Ради этого предстоящего события иду к Достоевскому. И если бы сейчас на бастионе оказался какой-нибудь литературовед, то он немало бы удивился увиденному. Непривычно смотрится нынешний Федор Михайлович. Словно Рэмбо заправский с «люськой» не расстается, на поясе всегда три диска запасных прицеплены, шинель крест-накрест рассекают ленты к «максиму», взгляд дикий. Но при этом продолжает господин Достоевский писать на пару с прапорщиком… Львом Толстым. Куда уж без него? Здесь, в этой реальности тоже сначала при Дунайской армии сражался при Ольтенице, участвовал в осаде Силистрии, а с ноября в Севастополе. И тоже на «четвертом», с той лишь разницей, что к артиллерии несколько охладел, едва увидев пулеметы. Недолго меня он упрашивал его в Отряд включить. И теперь, освоив «максим» (хотя больше интересуется «Льюисом»), молодой Лев Николаевич прямо сейчас обсуждал с Достоевским текст будущих «Севастопольских рассказов»:
– …Вот послушайте: «Итак, вы видели защитников Севастополя на самом месте защиты и идете назад, почему-то не обращая никакого внимания на ядра и пули, продолжающие свистать по всей дороге до разрушенного театра, – идете с спокойным, возвысившимся духом. Главное, отрадное убеждение, которое вы вынесли, – это убеждение в невозможности взять Севастополь, и не только взять Севастополь, но поколебать где бы то ни было силу русского народа…»
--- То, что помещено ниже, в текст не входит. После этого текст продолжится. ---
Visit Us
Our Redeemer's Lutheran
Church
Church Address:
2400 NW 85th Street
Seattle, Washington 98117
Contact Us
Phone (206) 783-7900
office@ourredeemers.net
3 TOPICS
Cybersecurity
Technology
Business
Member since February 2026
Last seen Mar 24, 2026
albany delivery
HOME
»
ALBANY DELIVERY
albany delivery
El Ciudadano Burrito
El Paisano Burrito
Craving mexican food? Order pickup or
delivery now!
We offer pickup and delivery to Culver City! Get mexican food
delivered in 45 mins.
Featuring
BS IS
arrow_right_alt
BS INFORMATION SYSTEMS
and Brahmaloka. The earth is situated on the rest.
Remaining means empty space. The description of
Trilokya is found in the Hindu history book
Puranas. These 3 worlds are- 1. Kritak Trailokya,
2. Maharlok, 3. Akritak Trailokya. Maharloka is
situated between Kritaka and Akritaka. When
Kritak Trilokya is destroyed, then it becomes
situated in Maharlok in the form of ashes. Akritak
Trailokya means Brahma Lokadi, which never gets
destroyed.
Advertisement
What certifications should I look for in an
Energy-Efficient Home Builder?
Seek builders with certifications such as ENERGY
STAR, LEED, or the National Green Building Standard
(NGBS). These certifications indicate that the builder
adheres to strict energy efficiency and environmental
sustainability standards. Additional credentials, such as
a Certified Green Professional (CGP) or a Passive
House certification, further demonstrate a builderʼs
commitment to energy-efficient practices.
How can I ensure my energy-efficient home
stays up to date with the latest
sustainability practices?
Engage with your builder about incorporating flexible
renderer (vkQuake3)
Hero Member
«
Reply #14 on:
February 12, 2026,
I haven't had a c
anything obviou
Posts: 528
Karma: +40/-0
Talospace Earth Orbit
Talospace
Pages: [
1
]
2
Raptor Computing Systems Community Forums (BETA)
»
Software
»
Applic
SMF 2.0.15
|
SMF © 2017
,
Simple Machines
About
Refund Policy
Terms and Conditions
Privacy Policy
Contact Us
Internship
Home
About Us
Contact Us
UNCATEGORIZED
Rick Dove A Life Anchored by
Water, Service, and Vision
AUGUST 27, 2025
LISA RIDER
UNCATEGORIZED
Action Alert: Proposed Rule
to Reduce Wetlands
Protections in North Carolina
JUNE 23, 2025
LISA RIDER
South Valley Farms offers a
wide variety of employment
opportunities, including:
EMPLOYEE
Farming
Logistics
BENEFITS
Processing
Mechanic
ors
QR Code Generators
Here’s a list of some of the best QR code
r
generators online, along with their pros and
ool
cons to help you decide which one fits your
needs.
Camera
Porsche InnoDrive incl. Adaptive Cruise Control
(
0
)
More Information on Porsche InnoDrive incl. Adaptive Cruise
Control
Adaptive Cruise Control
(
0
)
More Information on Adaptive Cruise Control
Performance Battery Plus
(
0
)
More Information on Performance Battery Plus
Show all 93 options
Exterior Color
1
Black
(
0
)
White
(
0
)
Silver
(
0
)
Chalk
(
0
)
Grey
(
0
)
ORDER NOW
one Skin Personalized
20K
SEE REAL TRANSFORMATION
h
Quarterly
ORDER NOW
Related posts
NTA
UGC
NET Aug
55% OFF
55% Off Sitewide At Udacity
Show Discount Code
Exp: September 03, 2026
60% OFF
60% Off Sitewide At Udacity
– Неплохо… – Достоевский хотел еще что-то добавить, но, увидев меня, вытянулся по стойке «смирно» (как-никак генерал-начальник пожаловал). – Ваше превосходительство, за…
– Отставить, – устало бросил я. – Все знаю. Мы следим, и враг следит. Мы стреляем, и враг стреляет. Обычная рутина. Вы лучше скажите, готова ли команда к сегодняшнему бою?
– Так точно, ваше превосходительство.
– Это радует. А вы что скажете, прапорщик? Все пулеметы проверили?
– Так точно, все.
– Замечательно. Тогда ждите моего приказа.
– Слушаю-с!..
«Эх, Лев Николаевич, Лев Николаевич, – думал я, возвращаясь к центру бастиона. – Знали бы вы, сколько всего вам и Севастополю предстоит еще пережить, прежде чем мы победим в этой проклятой войне.
Если выживем, то вам «Войну и мир» писать, Федору Михайловичу «Униженные и оскорбленные», а мне домой… Лишь бы Петров не обманул…»
Очередной севастопольский день пролетел как миг. Наступил вечер. Бомбы методично продолжали кромсать темнеющий небосвод огненными клинками. Не обходилось и без проносившихся со свирепым ржаньем «жеребцов» – двухпудовых бомб, пущенных продольно, отчего искры, сыпавшиеся из трубки, походили на гриву. Солдаты-новички невольно наклоняли головы перед «жеребцами», отчего неизменно становились объектом насмешек со стороны матросов, и в особенности Кошки.
«– Смотри, братцы, солдат «жеребцу» кланяется!» – говорил обычно он в таких случаях, но теперь почему-то смолчал. Появилось у него зрелище поинтересней.
– Кто там храпит, братцы? – обратился Кошка к солдатам, слыша настолько мощный храп, что его не заглушила даже продолжавшаяся в соседней батарее перестрелка с неприятелем. – А ну, гляньте.